"Un déferlement de haine qui n'a pas de raison", lâche Ibrahima Barry, encore sonné, dans une voiture l'emmenant rejoindre son frère dans la banlieue de Conakry. Le jeune homme de 26 ans s'interrompt, puis reprend: "En Tunisie, si je vous dis qu'ils sont sauvages, le mot n'est pas de trop".
Comme de nombreux migrants subsahariens, sa situation est devenue intenable après le discours du président tunisien Kais Saied appelant à des "mesures urgentes" contre l'immigration clandestine de ces Africains.
Il affirmait que leur présence était source de "violence, de crimes et d'actes inacceptables", et visait à modifier la composition démographique du pays. Un grand nombre des 21.000 migrants originaires d'Afrique subsaharienne recensés officiellement en Tunisie, la plupart en situation irrégulière, ont perdu du jour au lendemain travail et logement.
Les premiers Guinéens rapatriés racontent des scènes d'agression et de chasse à l'homme. Arrivé en Tunisie en 2019 pour aller à l'université grâce à une bourse de l'Etat guinéen, Ibrahima Barry vivait de petits métiers à Gabes, dans le sud-est du pays, dans l'annexe d'une "belle concession".
"J’étais couché quand un ami m’a appelé pour me dire de ne pas sortir, qu’un nationalisme anti-noirs s'était déclenché partout dans le pays après un discours du chef de l’Etat", explique-t-il.
Le lendemain, des voisins se sont introduits chez lui en brisant la porte, lui ordonnant de ne plus faire un geste. Il a dû son salut à son logeur, qui a fait partir les intrus en disant qu'Ibrahima Barry était "à sa disposition, à son compte". Il le conduira ensuite jusqu'au consulat de Tunis, à quelque 400 km.
"Dans mon quartier, les noirs étaient recherchés, pourchassés, violentés et leurs résidences pillées par des Tunisiens", assistés parfois par des agents de police, assure-t-il.
Errance
"Il leur suffisait de voir un noir, même assis devant sa porte ou en ville, pour qu’ils l’attaquent à coups de pierres ou de bâtons C’est un cauchemar que nous avons vécu en Tunisie", dit-il. "Un Africain qui traite comme ça un autre Africain est tout simplement inhumain, sauvage".
Depuis le discours du président Kais Saïed, des centaines de Subsahariens se sont inscrits dans leurs ambassades sur des listes de rapatriement. La junte guinéenne a été la première à faire rentrer une cinquantaine de ressortissants mercredi soir. Dame Mariama Barry, 27 ans, était dans l'avion avec Ibrahima Barry, avec qui elle n'a aucun lien de parenté. Brisée, elle a tout perdu.

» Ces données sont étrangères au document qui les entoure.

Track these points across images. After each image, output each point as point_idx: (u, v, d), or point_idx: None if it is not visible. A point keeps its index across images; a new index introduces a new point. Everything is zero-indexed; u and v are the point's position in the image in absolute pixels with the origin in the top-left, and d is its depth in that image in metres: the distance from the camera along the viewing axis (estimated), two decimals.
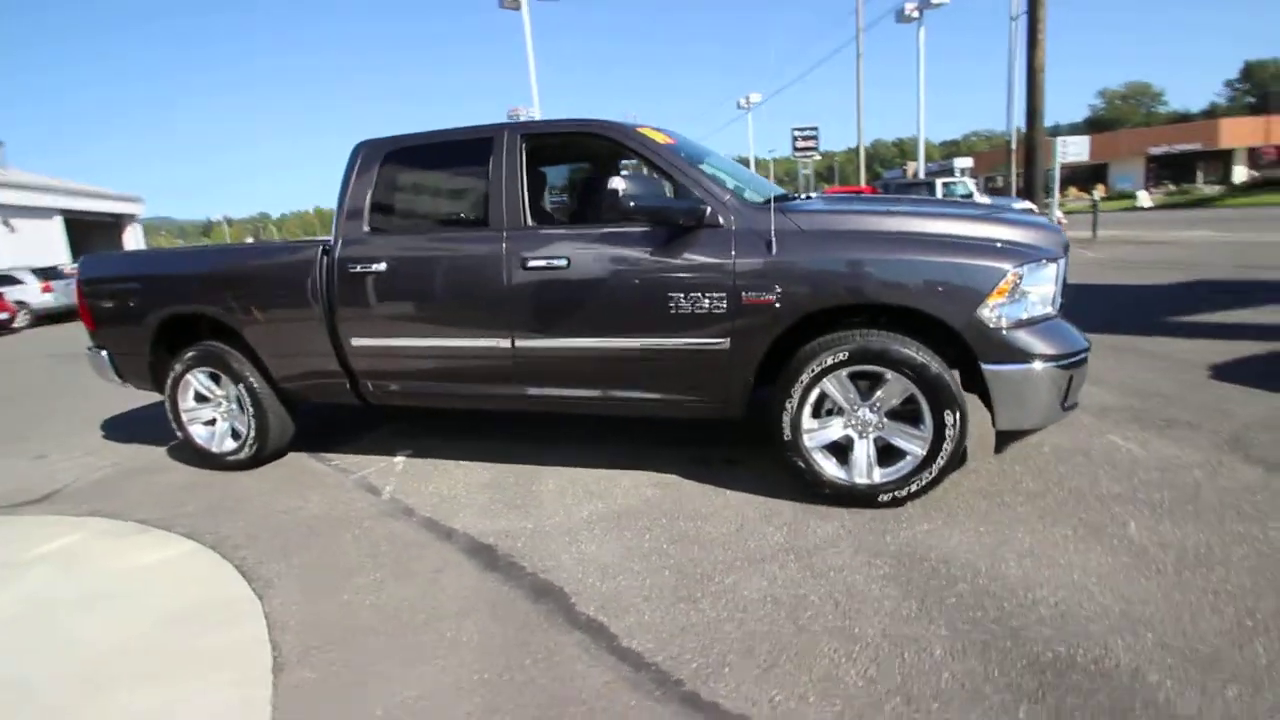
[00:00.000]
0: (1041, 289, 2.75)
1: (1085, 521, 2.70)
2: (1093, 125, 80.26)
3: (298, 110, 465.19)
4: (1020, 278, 2.67)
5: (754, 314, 2.88)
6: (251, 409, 3.90)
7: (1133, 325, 6.15)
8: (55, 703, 2.09)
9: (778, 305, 2.84)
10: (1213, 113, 77.74)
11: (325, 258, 3.58)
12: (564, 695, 1.96)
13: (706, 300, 2.93)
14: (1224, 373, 4.54)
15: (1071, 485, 3.02)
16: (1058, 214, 17.19)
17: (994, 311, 2.66)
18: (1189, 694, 1.79)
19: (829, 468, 2.93)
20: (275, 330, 3.76)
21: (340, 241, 3.56)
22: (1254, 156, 42.62)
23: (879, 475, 2.88)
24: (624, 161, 4.65)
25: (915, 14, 23.76)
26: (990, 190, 30.90)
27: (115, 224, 32.94)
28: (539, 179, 3.84)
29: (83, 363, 8.52)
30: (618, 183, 2.78)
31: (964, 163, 38.48)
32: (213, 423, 4.14)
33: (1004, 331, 2.67)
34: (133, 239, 33.65)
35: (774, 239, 2.84)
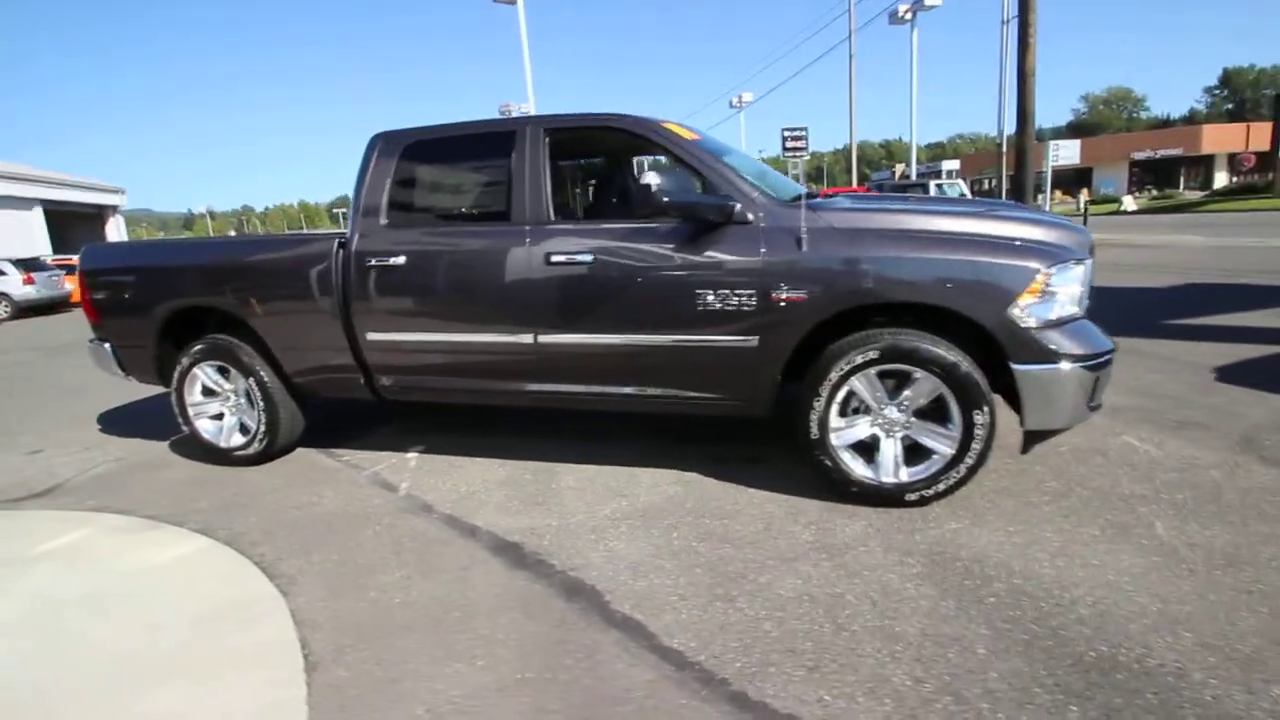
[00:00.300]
0: (1070, 289, 2.76)
1: (1112, 522, 2.71)
2: (1075, 129, 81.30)
3: (282, 105, 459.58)
4: (1050, 278, 2.68)
5: (783, 311, 2.87)
6: (262, 403, 3.83)
7: (1134, 327, 6.22)
8: (83, 703, 2.04)
9: (808, 303, 2.83)
10: (1193, 118, 79.17)
11: (341, 250, 3.52)
12: (610, 695, 1.93)
13: (735, 297, 2.91)
14: (1229, 375, 4.60)
15: (1094, 485, 3.04)
16: None
17: (1024, 311, 2.66)
18: (1235, 693, 1.80)
19: (856, 467, 2.92)
20: (288, 324, 3.69)
21: (357, 234, 3.50)
22: (1234, 162, 43.37)
23: (906, 474, 2.88)
24: (638, 158, 4.63)
25: (909, 16, 23.92)
26: (978, 193, 31.15)
27: (97, 215, 32.41)
28: (561, 173, 3.80)
29: (72, 356, 8.33)
30: (651, 177, 2.76)
31: (951, 165, 38.84)
32: (220, 417, 4.07)
33: (1034, 331, 2.67)
34: (115, 231, 33.12)
35: (804, 236, 2.83)
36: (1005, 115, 19.39)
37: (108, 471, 4.17)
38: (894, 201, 3.47)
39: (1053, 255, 2.73)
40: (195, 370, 3.95)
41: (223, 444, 4.02)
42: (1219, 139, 44.32)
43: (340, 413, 4.89)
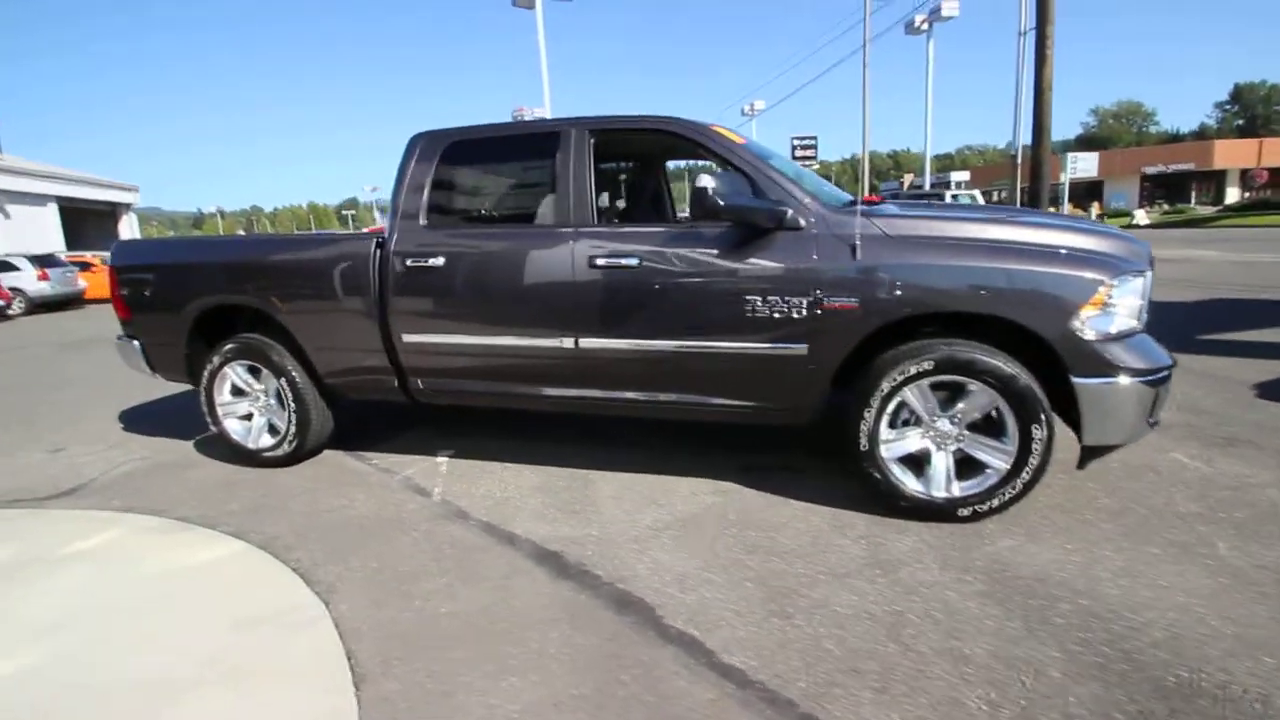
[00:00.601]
0: (1130, 302, 2.70)
1: (1173, 541, 2.64)
2: (1084, 143, 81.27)
3: (286, 105, 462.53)
4: (1113, 290, 2.62)
5: (835, 320, 2.81)
6: (293, 404, 3.78)
7: (1165, 341, 6.06)
8: (129, 710, 1.98)
9: (861, 311, 2.77)
10: (1203, 133, 78.94)
11: (379, 250, 3.48)
12: (672, 713, 1.87)
13: (785, 304, 2.85)
14: (1270, 391, 4.52)
15: (1149, 503, 2.96)
16: None
17: (1086, 323, 2.60)
18: None
19: (907, 481, 2.85)
20: (323, 324, 3.65)
21: (396, 234, 3.46)
22: (1246, 178, 43.19)
23: (958, 489, 2.82)
24: (671, 163, 4.59)
25: (925, 26, 23.90)
26: (990, 204, 31.02)
27: (111, 213, 32.56)
28: (604, 175, 3.76)
29: (89, 352, 8.31)
30: (708, 181, 2.70)
31: (961, 176, 38.74)
32: (249, 417, 4.02)
33: (1095, 344, 2.61)
34: (128, 228, 33.26)
35: (859, 243, 2.77)
36: (1020, 126, 19.30)
37: (134, 470, 4.12)
38: (945, 209, 3.41)
39: (1114, 267, 2.67)
40: (226, 369, 3.91)
41: (251, 445, 3.97)
42: (1231, 154, 44.12)
43: (364, 414, 4.84)
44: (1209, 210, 39.32)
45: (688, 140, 3.15)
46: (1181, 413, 4.15)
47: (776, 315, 2.87)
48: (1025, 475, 2.70)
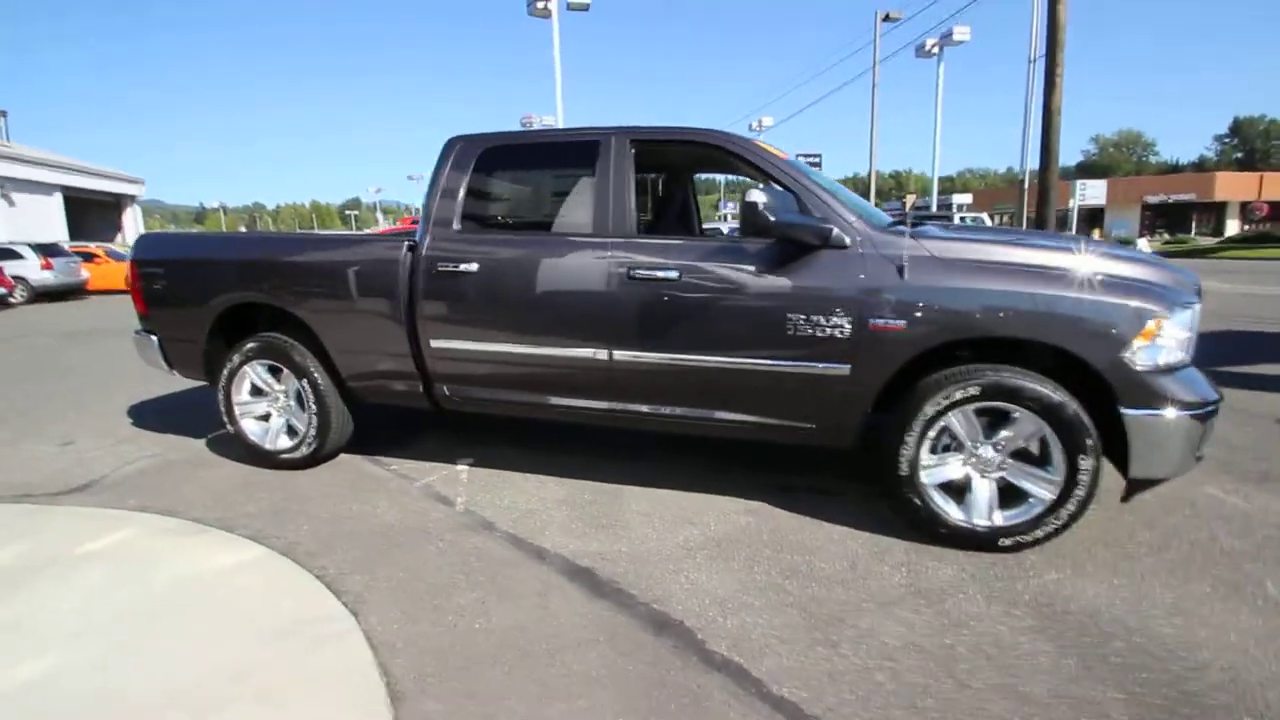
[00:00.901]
0: (1180, 334, 2.66)
1: (1221, 579, 2.58)
2: (1085, 170, 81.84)
3: (288, 104, 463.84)
4: (1164, 321, 2.58)
5: (880, 341, 2.76)
6: (314, 406, 3.71)
7: None
8: None
9: (908, 334, 2.72)
10: (1202, 165, 79.72)
11: (411, 254, 3.42)
12: None
13: (828, 323, 2.81)
14: None
15: (1191, 538, 2.91)
16: None
17: (1138, 354, 2.56)
18: None
19: (949, 508, 2.80)
20: (349, 326, 3.58)
21: (428, 238, 3.40)
22: (1246, 210, 43.51)
23: (1001, 518, 2.76)
24: (697, 176, 4.54)
25: (935, 50, 24.08)
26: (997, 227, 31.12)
27: (115, 204, 32.48)
28: (643, 186, 3.71)
29: (93, 343, 8.22)
30: (757, 196, 2.66)
31: (963, 198, 38.88)
32: (266, 418, 3.95)
33: (1145, 375, 2.57)
34: (132, 221, 33.16)
35: (906, 265, 2.73)
36: (1028, 151, 19.44)
37: (146, 468, 4.04)
38: (991, 232, 3.38)
39: (1166, 298, 2.63)
40: (246, 369, 3.84)
41: (268, 445, 3.89)
42: (1232, 186, 44.51)
43: (381, 419, 4.77)
44: (1209, 241, 39.52)
45: (731, 154, 3.12)
46: (1209, 446, 4.10)
47: (819, 334, 2.82)
48: (1071, 507, 2.65)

Arrivée en Tunisie en 2022 dans l'espoir de gagner l'Europe, elle travaillait dans un salon de coiffure à Tunis depuis huit mois, "pour survivre". "J’étais obligée de tout accepter, même l’inacceptable", et de supporter le racisme des Tunisiens, affirme-t-elle.
Après le discours du président Kais Saïed, "c’est d’abord ma patronne qui m’a insultée, me traitant de sale nègre, d’aventurière sans origine, de mal fichue... Là j’ai compris qu’il fallait partir, et très vite".
Son quartier était en ébullition, les Africains subsahariens étaient traqués, raconte-t-elle. "Des jeunes m’ont arrêtée, l'un d’entre eux m’a giflée. J'ai demandé pardon, qu'on me laisse partir. Un autre m’a donné un coup de pied dans mes fesses, je suis tombée. On m’a arraché mon sac".
La jeune femme raconte son errance, en larmes dans les rues de Tunis, sans argent, sans téléphone, jusqu'à ce qu'un taxi s'arrête pour l'emmener chez une amie compatriote. Là, elles se barricadent dans un studio, jusqu'à leur départ pour Conakry qui leur permet d'échapper à "une mort programmée", dit-elle.
Dame Mariama Barry et Ibrahima Barry ont fait connaissance dans l'avion. Comme les autres rapatriés, les autorités les ont logés la première nuit dans un hôtel. Une même voiture les emmenait jeudi soir dans la banlieue de Conakry où un frère d'Ibrahima devait le récupérer. Dame Mariama devait retrouver une demi-soeur et leur chemin se séparer là. Aucun des deux ne sait de quoi demain sera fait.